Neil Gaiman recently responded to another plaintive wail from another aspiring writer, and his advice both echoes and deviates from the usual writerly prescriptions:

It does help, to be a writer, to have the sort of crazed ego that doesn’t allow for failure. The best reaction to a rejection slip is a sort of wild-eyed madness, an evil grin, and sitting yourself in front of the keyboard muttering “Okay, you bastards. Try rejecting this!” and then writing something so unbelievably brilliant that all other writers will disembowel themselves with their pens upon reading it, because there’s nothing left to write. Because the rejection slips will arrive. And, if the books are published, then you can pretty much guarantee that bad reviews will be as well. And you’ll need to learn how to shrug and keep going. Or you stop, and get a real job.

I sniff love that man. Not only is he goddam brilliant, he’s cool about being goddam brilliant, and never comes off as anything more than a really nice guy who just happens to be one of the best storytellers in the history of creation. If that sounds like hyperbole, then you’ve obviously never heard a real hyperbole before: they sound like a cross between a phalanx of angry jackhammers and a gargling amplified opera singer on helium. Trust me, I know. I sat on one the other day. It wasn’t pretty.

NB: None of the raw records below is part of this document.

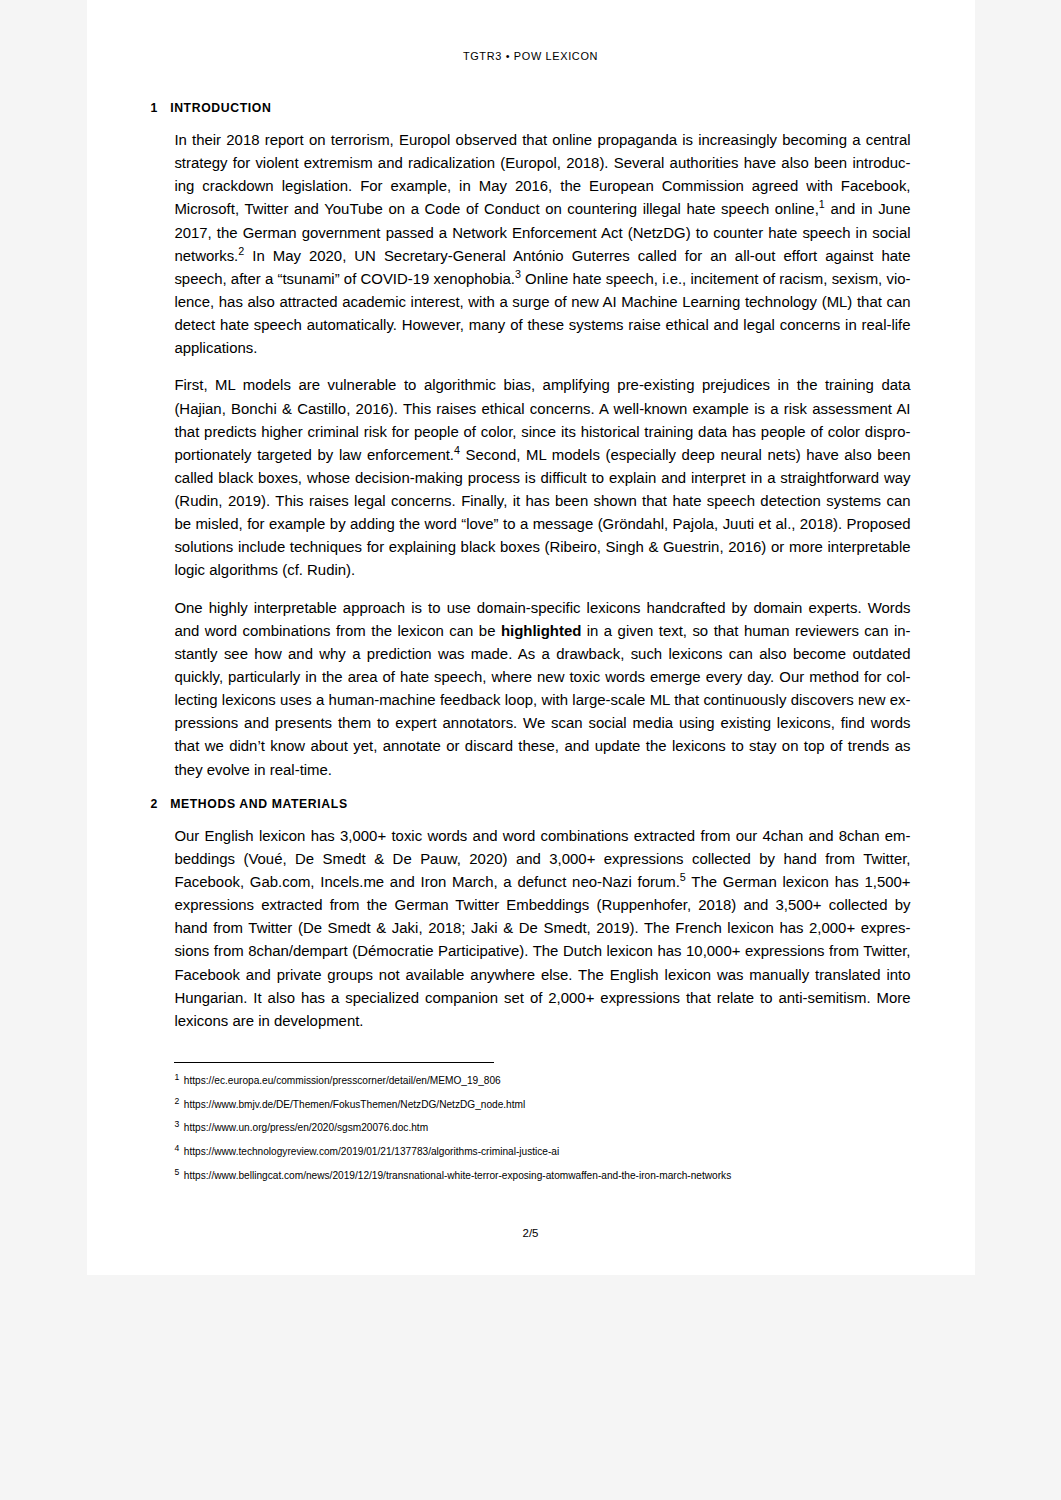TGTR3 • POW LEXICON
1 INTRODUCTION
In their 2018 report on terrorism, Europol observed that online propaganda is increasingly becoming a central strategy for violent extremism and radicalization (Europol, 2018). Several authorities have also been introducing crackdown legislation. For example, in May 2016, the European Commission agreed with Facebook, Microsoft, Twitter and YouTube on a Code of Conduct on countering illegal hate speech online,1 and in June 2017, the German government passed a Network Enforcement Act (NetzDG) to counter hate speech in social networks.2 In May 2020, UN Secretary-General António Guterres called for an all-out effort against hate speech, after a “tsunami” of COVID-19 xenophobia.3 Online hate speech, i.e., incitement of racism, sexism, violence, has also attracted academic interest, with a surge of new AI Machine Learning technology (ML) that can detect hate speech automatically. However, many of these systems raise ethical and legal concerns in real-life applications.
First, ML models are vulnerable to algorithmic bias, amplifying pre-existing prejudices in the training data (Hajian, Bonchi & Castillo, 2016). This raises ethical concerns. A well-known example is a risk assessment AI that predicts higher criminal risk for people of color, since its historical training data has people of color disproportionately targeted by law enforcement.4 Second, ML models (especially deep neural nets) have also been called black boxes, whose decision-making process is difficult to explain and interpret in a straightforward way (Rudin, 2019). This raises legal concerns. Finally, it has been shown that hate speech detection systems can be misled, for example by adding the word “love” to a message (Gröndahl, Pajola, Juuti et al., 2018). Proposed solutions include techniques for explaining black boxes (Ribeiro, Singh & Guestrin, 2016) or more interpretable logic algorithms (cf. Rudin).
One highly interpretable approach is to use domain-specific lexicons handcrafted by domain experts. Words and word combinations from the lexicon can be highlighted in a given text, so that human reviewers can instantly see how and why a prediction was made. As a drawback, such lexicons can also become outdated quickly, particularly in the area of hate speech, where new toxic words emerge every day. Our method for collecting lexicons uses a human-machine feedback loop, with large-scale ML that continuously discovers new expressions and presents them to expert annotators. We scan social media using existing lexicons, find words that we didn’t know about yet, annotate or discard these, and update the lexicons to stay on top of trends as they evolve in real-time.
2 METHODS AND MATERIALS
Our English lexicon has 3,000+ toxic words and word combinations extracted from our 4chan and 8chan embeddings (Voué, De Smedt & De Pauw, 2020) and 3,000+ expressions collected by hand from Twitter, Facebook, Gab.com, Incels.me and Iron March, a defunct neo-Nazi forum.5 The German lexicon has 1,500+ expressions extracted from the German Twitter Embeddings (Ruppenhofer, 2018) and 3,500+ collected by hand from Twitter (De Smedt & Jaki, 2018; Jaki & De Smedt, 2019). The French lexicon has 2,000+ expressions from 8chan/dempart (Démocratie Participative). The Dutch lexicon has 10,000+ expressions from Twitter, Facebook and private groups not available anywhere else. The English lexicon was manually translated into Hungarian. It also has a specialized companion set of 2,000+ expressions that relate to anti-semitism. More lexicons are in development.
1 https://ec.europa.eu/commission/presscorner/detail/en/MEMO_19_806
2 https://www.bmjv.de/DE/Themen/FokusThemen/NetzDG/NetzDG_node.html
3 https://www.un.org/press/en/2020/sgsm20076.doc.htm
4 https://www.technologyreview.com/2019/01/21/137783/algorithms-criminal-justice-ai
5 https://www.bellingcat.com/news/2019/12/19/transnational-white-terror-exposing-atomwaffen-and-the-iron-march-networks
2/5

Another writer who’s cool about being cool is Wil Wheaton, once reviled as Ensign Wesley Crusher on “Star Trek: The Next Generation”, now reborn as a likeable uber-geek who’s published a successful collection of short stories, and just recently landed a three-book deal with O’Reilly. Here’s what he has to say about his writing process:

I have this compulsion to write and create. This is good, because I’m supposed to run in a manuscript of Just A Geek RSN . . . but I’m really only good for about 2 hours a day. Longer than that, and my brain just churns out garbage. Sometimes and there’s value to garbage: It’s easier to rewrite garbage than fill up a blank page, but more often than not, the gargabage* is just garbage.

I just love that, because I have the same compulsion, and almost exactly the same limitations: I can’t do it for more than two hours a day, no matter what. It’s like my muse is hooked up to one of those old-school nicad cellphone rechargeable batteries, the ones that only lasted for a couple of calls before they conked out.

Of course, I’ve never seen my muse. Maybe she’s just got other things to do, or other would-be writers to inspire. Maybe she’s got a day job.

I wonder if she’s hot.

2 comments ↓

#1 sahalie on 02.05.04 at 5:01 pm

i love neil gaiman

your muse is definitely hot with a sense of humor and irony

#2 Your muse on 02.10.04 at 7:54 am

I am hot, and if you would purchase me a hot caffinated beverage once in a while, I could look into letting you write for longer periods of time.